Benchmarks - Synthetic
Sandra is a software collection of synthetic benchmarks that will give us a basic idea as to what a system is capable of. It should be noted that SiSoft numbers change depending on what hardware is being tested. These were recorded using Sandra Professional Version 31.60.2021.12
One of the most difficult things about doing reviews is finding some kind of common ground to establish a benchmark on so that when we say something is good our readers know it is based on something they can try themselves. In the case of audio reproduction there are too many factors to consider such as hearing quality, sound equipment (speakers) and room dimensions so we are turning to the RightMark Audio Analyzer to give us a set of audio specs. We will then use those numbers to determine what kind of audio quality you can expect.

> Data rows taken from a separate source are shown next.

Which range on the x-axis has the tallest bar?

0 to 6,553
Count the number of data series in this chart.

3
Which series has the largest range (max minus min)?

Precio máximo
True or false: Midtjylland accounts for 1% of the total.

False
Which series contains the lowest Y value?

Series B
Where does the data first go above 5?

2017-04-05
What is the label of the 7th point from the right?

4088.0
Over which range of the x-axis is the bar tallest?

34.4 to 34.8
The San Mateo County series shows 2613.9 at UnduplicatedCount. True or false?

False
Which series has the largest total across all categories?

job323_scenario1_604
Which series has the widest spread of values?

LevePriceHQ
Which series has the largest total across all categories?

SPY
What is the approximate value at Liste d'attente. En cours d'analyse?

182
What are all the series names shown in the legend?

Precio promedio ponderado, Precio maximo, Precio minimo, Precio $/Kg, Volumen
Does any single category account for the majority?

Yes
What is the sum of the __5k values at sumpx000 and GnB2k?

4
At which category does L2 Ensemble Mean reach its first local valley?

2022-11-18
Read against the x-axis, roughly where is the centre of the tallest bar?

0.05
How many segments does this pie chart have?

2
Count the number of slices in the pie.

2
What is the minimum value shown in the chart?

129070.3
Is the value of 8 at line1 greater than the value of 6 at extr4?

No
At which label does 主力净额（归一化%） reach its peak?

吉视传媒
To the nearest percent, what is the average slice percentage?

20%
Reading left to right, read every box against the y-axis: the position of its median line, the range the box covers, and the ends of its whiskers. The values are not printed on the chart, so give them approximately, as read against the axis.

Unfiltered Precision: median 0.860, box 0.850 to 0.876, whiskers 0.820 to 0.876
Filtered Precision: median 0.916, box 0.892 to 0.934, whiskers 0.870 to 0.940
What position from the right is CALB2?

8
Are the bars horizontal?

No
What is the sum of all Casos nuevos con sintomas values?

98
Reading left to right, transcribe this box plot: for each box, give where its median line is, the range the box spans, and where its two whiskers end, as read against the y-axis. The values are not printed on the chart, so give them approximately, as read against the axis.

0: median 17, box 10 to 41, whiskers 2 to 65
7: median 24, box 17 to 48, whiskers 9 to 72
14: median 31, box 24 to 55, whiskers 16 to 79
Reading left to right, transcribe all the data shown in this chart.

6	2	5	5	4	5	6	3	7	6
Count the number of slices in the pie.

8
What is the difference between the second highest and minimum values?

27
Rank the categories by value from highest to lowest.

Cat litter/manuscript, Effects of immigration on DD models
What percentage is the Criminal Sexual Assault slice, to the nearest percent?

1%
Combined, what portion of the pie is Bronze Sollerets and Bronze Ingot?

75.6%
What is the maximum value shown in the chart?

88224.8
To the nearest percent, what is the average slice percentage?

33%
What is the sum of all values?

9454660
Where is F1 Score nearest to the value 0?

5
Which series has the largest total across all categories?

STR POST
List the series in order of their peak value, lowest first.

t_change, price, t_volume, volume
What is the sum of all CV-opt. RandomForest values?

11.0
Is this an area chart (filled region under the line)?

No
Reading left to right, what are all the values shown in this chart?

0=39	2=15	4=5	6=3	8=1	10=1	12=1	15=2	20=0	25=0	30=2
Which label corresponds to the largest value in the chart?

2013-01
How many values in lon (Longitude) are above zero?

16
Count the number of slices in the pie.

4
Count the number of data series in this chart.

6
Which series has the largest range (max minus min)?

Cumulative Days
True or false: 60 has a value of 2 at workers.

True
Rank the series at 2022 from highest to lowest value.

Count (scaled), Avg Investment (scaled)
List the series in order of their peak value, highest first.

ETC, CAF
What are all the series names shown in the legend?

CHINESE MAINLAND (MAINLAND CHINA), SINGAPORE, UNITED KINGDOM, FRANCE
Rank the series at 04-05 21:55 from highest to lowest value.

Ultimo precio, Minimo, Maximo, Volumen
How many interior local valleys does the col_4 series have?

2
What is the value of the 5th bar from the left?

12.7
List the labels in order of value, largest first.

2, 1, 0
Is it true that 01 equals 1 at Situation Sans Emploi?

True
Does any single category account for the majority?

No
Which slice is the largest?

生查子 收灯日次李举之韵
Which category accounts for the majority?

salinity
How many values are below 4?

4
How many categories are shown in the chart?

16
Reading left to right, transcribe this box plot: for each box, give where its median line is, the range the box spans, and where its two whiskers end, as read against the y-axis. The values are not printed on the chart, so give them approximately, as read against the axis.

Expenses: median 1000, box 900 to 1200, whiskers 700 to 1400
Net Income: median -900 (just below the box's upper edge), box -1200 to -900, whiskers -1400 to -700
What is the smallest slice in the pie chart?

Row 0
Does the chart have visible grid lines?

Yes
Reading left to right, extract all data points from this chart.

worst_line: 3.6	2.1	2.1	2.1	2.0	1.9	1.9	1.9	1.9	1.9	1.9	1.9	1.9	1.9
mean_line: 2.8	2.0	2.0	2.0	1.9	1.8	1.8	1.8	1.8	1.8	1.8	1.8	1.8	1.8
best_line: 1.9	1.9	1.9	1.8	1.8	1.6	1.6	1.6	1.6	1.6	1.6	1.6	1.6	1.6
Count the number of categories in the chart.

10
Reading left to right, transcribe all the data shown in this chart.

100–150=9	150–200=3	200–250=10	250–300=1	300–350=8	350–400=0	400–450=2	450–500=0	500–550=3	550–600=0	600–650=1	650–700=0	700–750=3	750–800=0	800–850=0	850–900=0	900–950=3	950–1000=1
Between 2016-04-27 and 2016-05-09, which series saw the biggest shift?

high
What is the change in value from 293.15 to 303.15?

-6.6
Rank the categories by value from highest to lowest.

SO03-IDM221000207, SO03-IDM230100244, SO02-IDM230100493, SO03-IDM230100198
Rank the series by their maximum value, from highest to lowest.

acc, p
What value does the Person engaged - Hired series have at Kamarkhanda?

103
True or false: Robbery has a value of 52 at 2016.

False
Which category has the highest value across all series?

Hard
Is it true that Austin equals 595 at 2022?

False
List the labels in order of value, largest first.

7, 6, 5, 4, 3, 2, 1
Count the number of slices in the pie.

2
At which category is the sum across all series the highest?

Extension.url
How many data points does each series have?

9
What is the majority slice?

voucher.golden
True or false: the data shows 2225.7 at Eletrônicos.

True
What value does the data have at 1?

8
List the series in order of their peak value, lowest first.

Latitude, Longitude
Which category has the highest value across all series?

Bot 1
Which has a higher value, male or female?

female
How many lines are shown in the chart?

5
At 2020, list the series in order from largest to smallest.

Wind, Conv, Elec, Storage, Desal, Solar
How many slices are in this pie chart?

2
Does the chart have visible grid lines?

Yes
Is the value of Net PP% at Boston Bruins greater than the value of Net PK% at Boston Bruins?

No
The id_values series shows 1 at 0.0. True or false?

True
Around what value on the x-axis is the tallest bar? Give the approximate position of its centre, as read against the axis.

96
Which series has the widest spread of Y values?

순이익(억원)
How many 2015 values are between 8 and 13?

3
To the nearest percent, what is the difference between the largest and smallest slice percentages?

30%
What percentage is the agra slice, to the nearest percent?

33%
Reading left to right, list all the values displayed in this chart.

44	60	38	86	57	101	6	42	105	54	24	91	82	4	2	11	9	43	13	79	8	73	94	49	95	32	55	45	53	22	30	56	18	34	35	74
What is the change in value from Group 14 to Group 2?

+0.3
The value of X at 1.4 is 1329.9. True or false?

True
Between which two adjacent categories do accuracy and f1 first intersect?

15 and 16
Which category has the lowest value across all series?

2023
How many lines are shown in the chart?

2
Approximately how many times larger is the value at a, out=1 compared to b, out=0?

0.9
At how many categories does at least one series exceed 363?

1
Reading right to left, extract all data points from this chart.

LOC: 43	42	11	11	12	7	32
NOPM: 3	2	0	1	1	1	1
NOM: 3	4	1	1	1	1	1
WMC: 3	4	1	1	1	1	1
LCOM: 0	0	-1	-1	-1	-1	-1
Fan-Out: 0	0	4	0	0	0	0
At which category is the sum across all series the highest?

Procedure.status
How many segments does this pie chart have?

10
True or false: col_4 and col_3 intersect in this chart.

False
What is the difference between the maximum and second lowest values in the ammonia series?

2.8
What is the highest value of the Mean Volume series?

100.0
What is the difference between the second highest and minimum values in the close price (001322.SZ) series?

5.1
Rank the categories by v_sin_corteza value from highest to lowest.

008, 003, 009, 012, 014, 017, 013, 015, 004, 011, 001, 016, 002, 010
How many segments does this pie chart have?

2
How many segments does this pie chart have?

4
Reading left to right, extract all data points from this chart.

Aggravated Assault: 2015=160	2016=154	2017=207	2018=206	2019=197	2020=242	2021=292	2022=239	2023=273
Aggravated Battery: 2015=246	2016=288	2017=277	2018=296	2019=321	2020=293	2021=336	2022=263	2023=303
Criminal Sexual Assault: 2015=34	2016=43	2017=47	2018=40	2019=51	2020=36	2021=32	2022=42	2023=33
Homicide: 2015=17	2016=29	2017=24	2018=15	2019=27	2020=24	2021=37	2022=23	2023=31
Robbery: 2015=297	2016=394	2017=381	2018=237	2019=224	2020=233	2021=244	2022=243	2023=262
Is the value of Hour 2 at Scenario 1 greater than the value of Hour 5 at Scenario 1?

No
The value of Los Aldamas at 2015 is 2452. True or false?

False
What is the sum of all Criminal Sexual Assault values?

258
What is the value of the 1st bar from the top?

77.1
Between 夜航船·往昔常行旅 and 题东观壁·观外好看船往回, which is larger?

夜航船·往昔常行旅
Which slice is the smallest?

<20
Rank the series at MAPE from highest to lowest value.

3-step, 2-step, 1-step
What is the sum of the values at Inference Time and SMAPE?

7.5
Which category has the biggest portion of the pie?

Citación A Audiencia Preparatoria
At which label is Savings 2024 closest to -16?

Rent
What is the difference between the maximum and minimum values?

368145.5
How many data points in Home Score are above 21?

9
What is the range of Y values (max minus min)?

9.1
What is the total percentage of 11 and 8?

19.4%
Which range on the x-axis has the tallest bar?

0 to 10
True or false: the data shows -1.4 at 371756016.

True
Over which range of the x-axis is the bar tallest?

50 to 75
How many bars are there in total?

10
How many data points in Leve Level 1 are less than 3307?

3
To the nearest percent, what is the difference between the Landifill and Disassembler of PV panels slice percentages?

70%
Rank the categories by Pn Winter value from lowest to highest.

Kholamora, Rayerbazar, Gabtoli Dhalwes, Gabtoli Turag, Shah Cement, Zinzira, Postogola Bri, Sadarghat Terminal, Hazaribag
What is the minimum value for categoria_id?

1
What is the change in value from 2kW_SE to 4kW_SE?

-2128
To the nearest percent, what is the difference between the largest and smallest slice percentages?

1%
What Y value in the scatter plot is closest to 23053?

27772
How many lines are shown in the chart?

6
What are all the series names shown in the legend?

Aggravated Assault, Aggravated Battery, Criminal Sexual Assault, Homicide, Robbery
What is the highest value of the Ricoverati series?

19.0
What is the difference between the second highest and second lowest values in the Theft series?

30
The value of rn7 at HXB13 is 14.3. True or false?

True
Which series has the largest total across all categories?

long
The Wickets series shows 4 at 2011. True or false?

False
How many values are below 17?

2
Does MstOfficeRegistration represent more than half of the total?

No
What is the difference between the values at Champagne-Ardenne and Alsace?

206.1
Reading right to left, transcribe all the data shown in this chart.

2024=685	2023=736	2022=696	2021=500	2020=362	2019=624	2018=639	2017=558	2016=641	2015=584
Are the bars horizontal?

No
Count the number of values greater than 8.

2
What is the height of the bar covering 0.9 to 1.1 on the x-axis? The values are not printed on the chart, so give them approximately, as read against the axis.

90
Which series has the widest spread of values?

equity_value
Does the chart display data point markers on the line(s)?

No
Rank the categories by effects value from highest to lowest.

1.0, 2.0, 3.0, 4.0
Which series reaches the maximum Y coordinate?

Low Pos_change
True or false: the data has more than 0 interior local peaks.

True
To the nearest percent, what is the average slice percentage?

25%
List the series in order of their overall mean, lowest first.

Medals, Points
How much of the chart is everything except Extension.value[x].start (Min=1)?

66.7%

This test was performed using a loopback cable which is basically a jack that connects the analog line-out plug back into the analog line-in. That way we can remove almost all of the variables and concentrate on what is actually being reproduced and recorded.
Frequency response (from 40 Hz to 15 kHz), dB: +0.06, -0.07
Noise level, dB (A): -95.0
Dynamic range, dB (A): 95.2
THD, %: 0.00178
THD + Noise, dB (A): -86.8
IMD + Noise, %: 0.00613
Stereo crosstalk, dB: -91.5
IMD at 10 kHz, %: 0.00566
General performance Excellent
Color coding indicates good to bad, Bright green = Excellent - Bright Red = Poor - Black = Good
Synthetic performance never really tells the entire story, but is a good indication of what the system would probably be capable of doing under the right conditions. For this set of benchmarks I wanted to show how Alder Lake DDR4 compared to Alder Lake DDR5 and DDR4 from a previous generation. As expected DDR5 offered the highest bandwidth but, you still need processing power to make use of it all.
The Rightmark audio benchmark is a great tool for exposing audio specs for the various chips and software used and read much like if you were buying an amplifier or sound system for your house. What I have discovered is that motherboard makers are getting better at installing their audio solutions to the point where the audio testing is finally matching what the chips are capable of.